Dive Brief:
- Home improvement retailer Lowe’s violated the National Labor Relations Act (NLRA) when it forbid its workers from discussing their pay, a National Labor Relations Board (NLRB) administrative law judge ruled April 17.
- In defending its policy, Lowe’s said the rule applied to individuals entrusted with non-public information about Lowe’s business and was intended to, among other things, ensure compliance with anti-trust laws; it did not prevent employees from discussing salary information with each other, the company said.
- The judge disagreed, finding that the policy applied to all employees, and interfered with their NLRA rights to discuss the conditions of their employment. Employee discussions about wages, the core of Section 7 rights, are “the grist on which concerted activity feeds,” the judge said, noting that the Board has consistently held that rules or provisions which prohibit employees from discussing wages are unlawful.
Dive Insight:
Lowe's mention of anti-trust laws is a timely one: the U.S. Department of Justice (DOJ) has made clear that it plans to hold HR professionals accountable for anti-trust violations, like wage-fixing and no-poach agreements. Enforcement of this new initiative has begun and, while the agency declined to pursue criminal charges in its first action, it has promised to do so in the future.
Still, the NLRB judge wasn't convinced that Lowe's policy applied only to such situations; instead, the fact that all employees had to sign off on the agreement weighed heavily against the employer.
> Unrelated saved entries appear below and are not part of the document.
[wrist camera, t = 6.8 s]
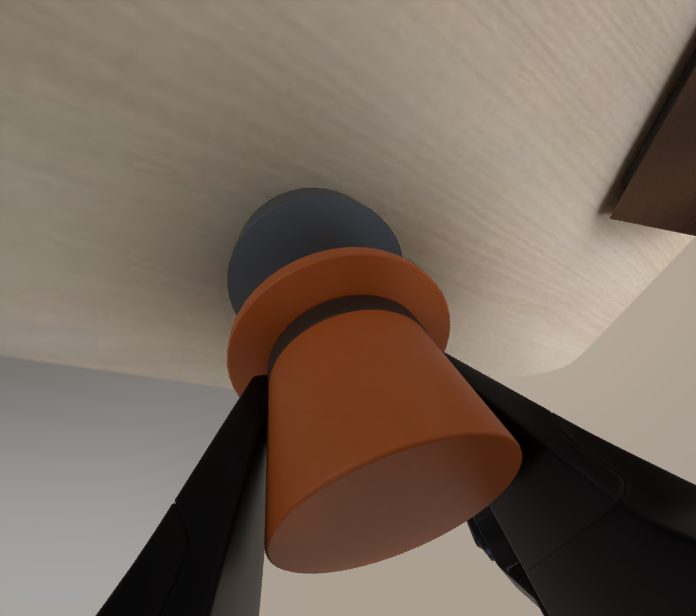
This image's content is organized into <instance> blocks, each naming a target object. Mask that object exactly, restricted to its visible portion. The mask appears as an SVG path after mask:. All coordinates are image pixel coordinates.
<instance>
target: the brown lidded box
mask: <svg viewBox="0 0 696 616" xmlns="http://www.w3.org/2000/svg"><path fill="white" fill-rule="evenodd" d="M621 185H628V186H627V188H626V190H625V191H624V193H623V195H622V197H621V199H620V200H619V202H618V204H617V206H616V207H615V209H614V211H613V213H612V214H611V216H610V219H614V220H619V221H624V222H629V223H634V224H639V225H644V226H649V227H654V228H659V229H664V230H668V231H673V232H678V233H683V234H688V235H693V236H696V50H695V52H694V53H693V55H692V57H691V59H690V61H689V62H688V64H687V66H686V68H685V70H684V71H683V73H682V75H681V77H680V79H679V81H678V82H677V84H676V86H675V88H674V90H673V91H672V93H671V95H670V97H669V99H668V100H667V102H666V104H665V106H664V108H663V109H662V111H661V113H660V115H659V117H658V119H657V120H656V122H655V124H654V126H653V128H652V129H651V131H650V133H649V135H648V137H647V138H646V140H645V142H644V144H643V146H642V147H641V149H640V151H639V153H638V155H637V156H636V158H635V160H634V162H633V164H632V166H631V167H630V169H629V171H628V173H627V175H626V176H625V178H624V180H623V182H622V184H621Z"/></svg>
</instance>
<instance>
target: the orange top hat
mask: <svg viewBox="0 0 696 616" xmlns="http://www.w3.org/2000/svg"><path fill="white" fill-rule="evenodd" d="M449 331H450V317H449V311H448V307H447V303H446V301H445V298H444V296H443V294H442V292H441V290H440V289H439V287H438V286H437V284H436V283H435V282H434V281H433V280H432V279H431V278H430V277H429V276H428V275H427V274H426V273H425V272H424V271H422V270H421V269H420V268H419V267H417V266H416V265H414V264H413V263H412V262H410V261H409V260H407V259H405V258H403V257H401V256H399V255H397V254H394V253H390V252H387V251H384V250H380V249H374V248H368V247H345V248H336V249H330V250H326V251H321V252H317V253H314V254H311V255H308V256H306V257H303V258H300V259H298V260H296V261H294V262H292V263H290V264H288V265H286V266H285V267H283V268H281V269H280V270H278V271H277V272H275V273H274V274H273V275H271V276H270V277H268V278H267V279H266V280H265V281H264V282H263V283H262V284H261V285H259V286H258V287H257V288H256V289H255V290H254V291H253V293H252V294H251V295H250V296H249V298H248V299H247V300H246V301H245V303H244V304H243V306H242V308H241V310H240V311H239V313H238V315H237V317H236V319H235V322H234V325H233V327H232V330H231V335H230V339H229V344H228V349H227V368H228V373H229V377H230V380H231V382H232V385H233V387H234V389H235V391H236V392H237V394H238V396H239V397H240V396H241V395H242V393H243V392H244V390H245V388H246V387H247V385H248V384H249V382H250V380H251V379H252V378H253V377H254V376H258V375H265V374H266V375H267V385H268V422H267V458H266V495H265V531H264V547H265V553H266V555H267V558H268V559H269V560H270V562H271V563H272V564H273V565H275V566H276V567H278V568H280V569H283V570H286V571H291V572H296V573H314V574H315V573H328V572H336V571H342V570H347V569H352V568H356V567H361V566H365V565H368V564H372V563H376V562H379V561H382V560H385V559H388V558H391V557H394V556H396V555H399V554H402V553H404V552H407V551H409V550H411V549H414V548H416V547H419V546H421V545H423V544H425V543H427V542H429V541H431V540H434V539H436V538H437V537H439V536H441V535H443V534H445V533H447V532H449V531H451V530H452V529H454V528H456V527H457V526H459V525H461V524H462V523H464V522H466V521H467V520H469V519H470V518H472V517H473V516H475V515H476V514H477V513H479V512H480V511H481V510H483V509H484V508H485V507H487V506H488V505H489V504H490V503H491V502H493V501H494V500H495V499H496V498H497V497H498V496H499V495H500V494H501V493H502V492H503V491H504V490H505V489H506V488H507V487H508V486H509V484H510V483H511V482H512V480H513V479H514V477H515V476H516V474H517V472H518V470H519V468H520V466H521V462H522V451H521V449H520V446H519V443H518V442H517V441H516V440H515V438H514V437H513V436H512V435H511V434H510V433H509V431H508V430H507V429H506V428H505V427H504V425H503V424H502V423H501V422H500V421H499V419H498V418H497V417H496V416H495V415H494V413H493V412H492V411H491V410H490V409H489V407H488V406H487V405H486V404H485V403H484V401H483V400H482V399H481V398H480V397H479V395H478V394H477V393H476V392H475V391H474V389H473V388H472V387H471V386H470V385H469V383H468V382H467V381H466V380H465V379H464V377H463V376H462V375H461V374H460V373H459V371H458V370H457V369H456V368H455V367H454V365H453V364H452V363H451V362H450V361H449V359H448V358H447V357H446V356H445V355H444V353H443V352H444V351H445V349H446V346H447V342H448V338H449ZM442 351H443V352H442Z"/></svg>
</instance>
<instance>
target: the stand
mask: <svg viewBox="0 0 696 616" xmlns="http://www.w3.org/2000/svg"><path fill="white" fill-rule="evenodd" d="M345 247H368V248H374V249H380V250H384V251H387V252H390V253H394V254H397V255H399V256H401V257H402V252H401V249H400V246H399V243H398V241H397V239H396V237H395V235H394V234H393V232H392V231H391V229H390V228H389V226H388V225H387V224H386V223H385V222H384V221H383V220H382V219H381V217H379V216H378V215H377V214H376V213H374V212H373V211H372V210H370V209H369V208H367V207H365V206H364V205H362V204H361V203H359V202H357V201H356V200H354V199H352V198H350V197H349V196H347V195H344V194H342V193H339V192H336V191H332V190H328V189H320V188H306V189H298V190H293V191H290V192H287V193H284V194H281V195H279V196H277V197H275V198H273V199H271V200H269V201H268V202H267V203H265V204H264V205H263V206H261V207H260V208H259V209H258V210H257V211H256V212H255V213H254V214H253V215H252V216H251V217H250V219H249V220H248V221H247V223H246V224H245V226H244V228H243V230H242V231H241V233H240V235H239V238H238V240H237V243H236V245H235V248H234V250H233V253H232V256H231V259H230V262H229V268H228V292H229V298H230V301H231V304H232V307H233V309H234V311H235V313H236V315H238V313H239V311H240V310H241V308H242V306H243V304H244V303H245V301H246V300H247V299H248V298H249V296H250V295H251V294H252V293H253V291H254V290H255V289H256V288H257V287H258V286H259V285H261V284H262V283H263V282H264V281H265V280H266V279H267V278H268V277H270V276H271V275H273V274H274V273H275V272H277V271H278V270H280V269H281V268H283V267H285V266H286V265H288V264H290V263H292V262H294V261H296V260H298V259H300V258H303V257H306V256H308V255H311V254H314V253H317V252H321V251H326V250H330V249H336V248H345Z"/></svg>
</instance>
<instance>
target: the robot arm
mask: <svg viewBox="0 0 696 616" xmlns="http://www.w3.org/2000/svg"><path fill="white" fill-rule="evenodd" d="M442 352H443V351H442ZM443 353H444V355H445V356H446V357H447V358H448V359H449V361H450V362H451V363H452V364H453V365H454V367H455V368H456V369H457V370H458V371H459V373H460V374H461V375H462V376H463V377H464V379H465V380H466V381H467V382H468V383H469V385H470V386H471V387H472V388H473V389H474V391H475V392H476V393H477V394H478V395H479V397H480V398H481V399H482V400H483V401H484V403H485V404H486V405H487V406H488V407H489V409H490V410H491V411H492V412H493V413H494V415H495V416H496V417H497V418H498V419H499V421H500V422H501V423H502V424H503V425H504V427H505V428H506V429H507V430H508V431H509V433H510V434H511V435H512V436H513V437H514V438H515V440H516V441H517V442H518V443H519V446H520V449H521V451H522V462H521V466H520V468H519V470H518V472H517V474H516V476H515V477H514V479H513V480H512V482H511V483H510V484H509V486H508V487H507V488H506V489H505V490H504V491H503V492H502V493H501V494H500V495H499V496H498V497H497V498H496V499H495V500H494V501H493V502H491V503H490V504H489V505H488V506H487V507H485V508H484V509H483V510H481V511H480V512H479V513H477V514H476V515H475V516H473V517H472V518H470V519H469V520H467V523H468V526H469V528H470V531H471V533H472V536H473V539H474V541H475V543H476V545H477V546H478V547H480V548H481V549H483V550H484V551H485V553H486V554H487V555H488V556H489V558H490V559H491V560H492V561H496V563H497V565H498V566H499V567H500V568H501V570H502V571H503V572H504V573H505V574H506V575H507V577H508V578H509V579H510V580H511V581H512V583H513V584H514V585H515V586H516V587H517V588H518V589H519V590H520V591H521V592H522V593H523V594H524V595H526V596H527V597H528V598H529V599H530V600H531V601H532V602H533V603H535V604H536V605H537V606H538V607H539V608H540V609H541V611H542V613H543V615H544V616H696V485H695V484H693V483H691V482H688V481H686V480H684V479H682V478H680V477H678V476H676V475H674V474H672V473H670V472H668V471H666V470H664V469H661V468H660V467H658V466H656V465H654V464H652V463H650V462H647V461H646V460H643V459H641V458H639V457H637V456H635V455H633V454H631V453H629V452H627V451H625V450H623V449H621V448H619V447H617V446H615V445H613V444H611V443H609V442H607V441H605V440H603V439H601V438H599V437H597V436H595V435H593V434H591V433H589V432H588V431H586V430H584V429H582V428H580V427H578V426H576V425H575V424H573V423H571V422H569V421H567V420H565V419H564V418H562V417H560V416H558V415H556V414H555V413H551V412H550V411H549V410H547V409H546V408H544V407H542V406H540V405H538V404H537V403H535V402H533V401H531V400H529V399H528V398H526V397H524V396H522V395H520V394H519V393H517V392H515V391H513V390H511V389H509V388H508V387H506V386H504V385H502V384H500V383H499V382H497V381H495V380H493V379H491V378H490V377H488V376H486V375H484V374H482V373H481V372H479V371H477V370H475V369H473V368H472V367H470V366H468V365H466V364H464V363H463V362H461V361H459V360H457V359H455V358H454V357H452V356H450V355H448V354H446V353H445V352H443ZM267 422H268V385H267V375H266V374H265V375H258V376H254V377H253V378H252V379H251V380H250V382H249V384H248V385H247V387H246V388H245V390H244V392H243V393H242V395H241V396H240V398H239V399H238V401H237V403H236V404H235V406H234V407H233V409H232V410H231V412H230V414H229V415H228V417H227V419H226V420H225V422H224V423H223V425H222V426H221V428H220V429H219V431H218V433H217V434H216V436H215V437H214V439H213V440H212V442H211V444H210V445H209V447H208V448H207V450H206V452H205V453H204V455H203V456H202V458H201V460H200V461H199V463H198V464H197V466H196V467H195V469H194V470H193V472H192V474H191V475H190V477H189V478H188V480H187V482H186V483H185V485H184V486H183V488H182V489H181V491H180V493H179V494H178V496H177V497H176V499H175V503H176V504H175V503H173V504H172V505H171V507H170V508H169V510H168V511H167V513H166V514H165V516H164V518H163V519H162V521H161V523H160V524H159V526H158V527H157V529H156V530H155V532H154V533H153V535H152V536H151V538H150V539H149V541H148V542H147V544H146V545H145V547H144V548H143V550H142V551H141V553H140V554H139V556H138V557H137V559H136V560H135V562H134V563H133V564H132V566H131V567H130V569H129V570H128V571H127V573H126V575H125V576H124V577H123V578H122V580H121V581H120V583H119V584H118V585H117V587H116V589H115V590H114V591H113V593H112V594H111V595H110V597H109V598H108V599H107V601H106V602H105V604H104V605H103V606H102V608H101V609H100V611H99V612H98V613H97V615H96V616H259V607H260V597H261V586H262V574H263V563H264V551H265V547H264V531H265V495H266V458H267Z"/></svg>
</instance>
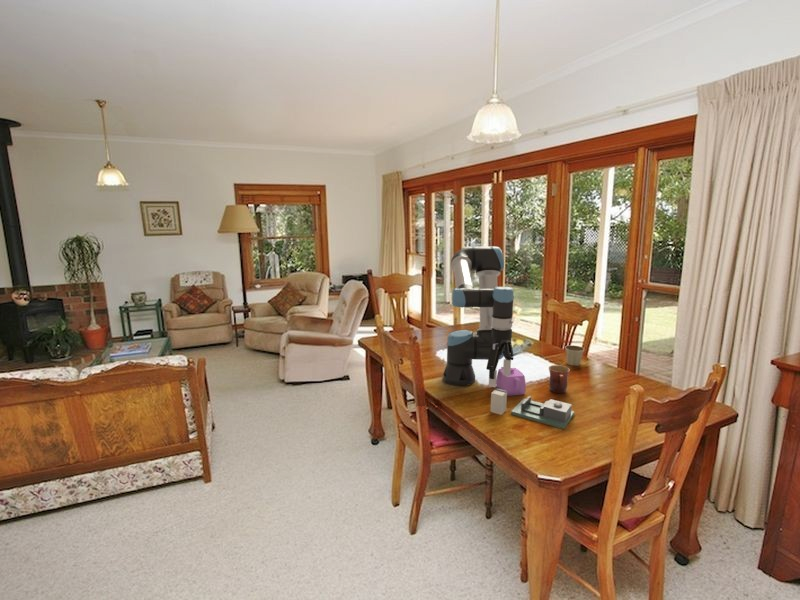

Despite an employer-friendly shift at the NLRB, employers — union or not — still must ensure that they're not interfering with workers' NLRA rights.
And when it comes to pay discussions, NLRA compliance may be more important now than ever. Emboldened by the #MeToo and #TimesUp movements, management-side attorneys are reporting an uptick in demand letters, and federal officials say they expect an increase in gender discrimination charges. That, combined with a pay transparency movement, means that employees may well be discussing pay more often than they have in the past.
Some employers have taken note, and are auditing their compensation plans. Forty-eight percent of companies in a recent survey by Challenger, Gray & Christmas reported that they are reviewing their polices to assure pay equity. In the poll of 150 HR executives at U.S. companies, 17% said they aren't assessing their policies, while 28% said they're already paying women and men equal wages.
Pressure from workers, combined with new state and local laws limiting pay questions, are beginning to drive employers to standardize their compensation structures, rely more heavily on market data and discuss pay earlier in the hiring process.